How to Collect Human Preference Data and Train a Reward Model That’s Actually Useful
You don’t need a huge dataset or perfect labels, just the right structure
Human feedback is noisy and slow. Reward modeling sounds complex. But you can still build something useful with just a few thousand examples, if you structure things well.
This post covers how to collect lightweight human preference data and how to turn it into a working reward model.
Part 1: Getting the Feedback
Start with thumbs (if you have them)
If your product already collects thumbs up or down, use that. It’s free data. It’s noisy, but you can still use it for filtering, sampling, or tuning metrics.
Make sure you can tie it back to the model and prompt that generated the response.
Run small, structured preference tasks
If you need better signal, run side-by-side comparisons. Show two model outputs and ask, “Which is better?”
This is simple and works across many tasks. You can use internal reviewers or a vendor team. You don’t need thousands of examples to get started.
To make the data useful:
Randomize Model A / Model B order
Write clear rater instructions
Label task type (e.g. summarization, QA, chat)
Track ties or “neither” votes if needed
Even a few hundred comparisons can help you pick between two model variants.
Sample where it matters
Focus on areas where:
Model win rates are close
Offline evals don’t match product metrics
You’re optimizing something subjective (like tone)
It’s okay to ignore parts of the output space where you already have confidence.
Store it well
Once you collect feedback, store it in a structured format:
{
"prompt": "...",
"response_a": "...",
"response_b": "...",
"winner": "a",
"task_type": "summarization",
"annotator": "vendor_batch_3"
}
This will let you filter, split, and fine-tune later.
Part 2: Training the Reward Model
Now that you have human preferences, you can train a model to predict them. This becomes your reward model.
You don’t need to go big. You can train a simple head on top of an open base model. Even a small model can help you rank responses or debug regressions.
What data to use
Use only the comparisons where the rater picked A or B clearly. You can drop ties for now.
Each example becomes a pair: “A was preferred to B.” You train the model to score A higher than B.
You’ll want:
A few thousand examples minimum
A consistent format
A held-out set for eval (not seen during training)
How to train it
There are two standard options:
Pairwise loss (Bradley-Terry-style)
You give both responses and train the model to score the preferred one higher.Direct Preference Optimization (DPO)
You treat the base model as fixed and fine-tune a policy model directly using preferences. This skips learning an explicit reward model but still uses the same data.
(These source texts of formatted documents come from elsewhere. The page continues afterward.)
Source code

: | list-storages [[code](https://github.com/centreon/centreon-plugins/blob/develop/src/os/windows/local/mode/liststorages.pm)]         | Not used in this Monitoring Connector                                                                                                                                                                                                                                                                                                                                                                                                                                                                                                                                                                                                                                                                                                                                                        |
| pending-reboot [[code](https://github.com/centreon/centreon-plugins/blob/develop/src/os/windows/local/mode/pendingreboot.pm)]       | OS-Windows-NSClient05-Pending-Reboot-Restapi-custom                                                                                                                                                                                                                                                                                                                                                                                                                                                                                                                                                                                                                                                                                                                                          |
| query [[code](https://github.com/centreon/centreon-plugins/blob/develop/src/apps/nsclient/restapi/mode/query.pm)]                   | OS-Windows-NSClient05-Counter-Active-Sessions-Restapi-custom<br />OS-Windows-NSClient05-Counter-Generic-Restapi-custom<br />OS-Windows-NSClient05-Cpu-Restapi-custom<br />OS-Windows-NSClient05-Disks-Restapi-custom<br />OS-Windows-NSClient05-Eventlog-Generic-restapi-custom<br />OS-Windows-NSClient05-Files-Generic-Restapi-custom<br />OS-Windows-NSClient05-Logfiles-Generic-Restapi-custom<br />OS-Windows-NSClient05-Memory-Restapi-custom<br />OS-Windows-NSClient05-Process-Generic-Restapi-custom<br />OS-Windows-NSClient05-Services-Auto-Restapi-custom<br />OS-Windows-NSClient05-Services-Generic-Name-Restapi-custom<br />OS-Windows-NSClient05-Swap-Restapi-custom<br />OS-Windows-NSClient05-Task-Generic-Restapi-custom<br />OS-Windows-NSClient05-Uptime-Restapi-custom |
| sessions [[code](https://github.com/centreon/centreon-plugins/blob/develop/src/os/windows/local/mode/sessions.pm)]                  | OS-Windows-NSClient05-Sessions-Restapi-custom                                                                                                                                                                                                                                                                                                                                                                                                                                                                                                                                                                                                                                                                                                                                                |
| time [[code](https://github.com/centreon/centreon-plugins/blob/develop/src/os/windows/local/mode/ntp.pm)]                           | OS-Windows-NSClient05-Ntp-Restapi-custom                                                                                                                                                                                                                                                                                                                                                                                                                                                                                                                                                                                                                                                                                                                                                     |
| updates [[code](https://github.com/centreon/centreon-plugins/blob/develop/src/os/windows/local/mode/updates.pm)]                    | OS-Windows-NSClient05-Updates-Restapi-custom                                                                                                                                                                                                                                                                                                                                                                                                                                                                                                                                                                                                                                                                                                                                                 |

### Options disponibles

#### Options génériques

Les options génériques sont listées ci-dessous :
You can start with a simple pairwise loss using a transformer head. There are open-source libraries like TRL that help with this.
How to use it
Once trained, your reward model can:
Rank model outputs automatically
Filter poor generations
Score outputs during training or eval
Provide feedback to new models (e.g., via RLHF or DPO)
Even if it’s not perfect, a small reward model gives you a reusable signal. Over time, you can keep fine-tuning it with more data.
Final thoughts
You don’t need a massive human data pipeline to start using preferences. A few thousand (or even a few hundred) well-structured comparisons can already improve your decision-making.
And once you’ve got that data, you can train a simple reward model that helps you move faster, debug smarter, and test more ideas.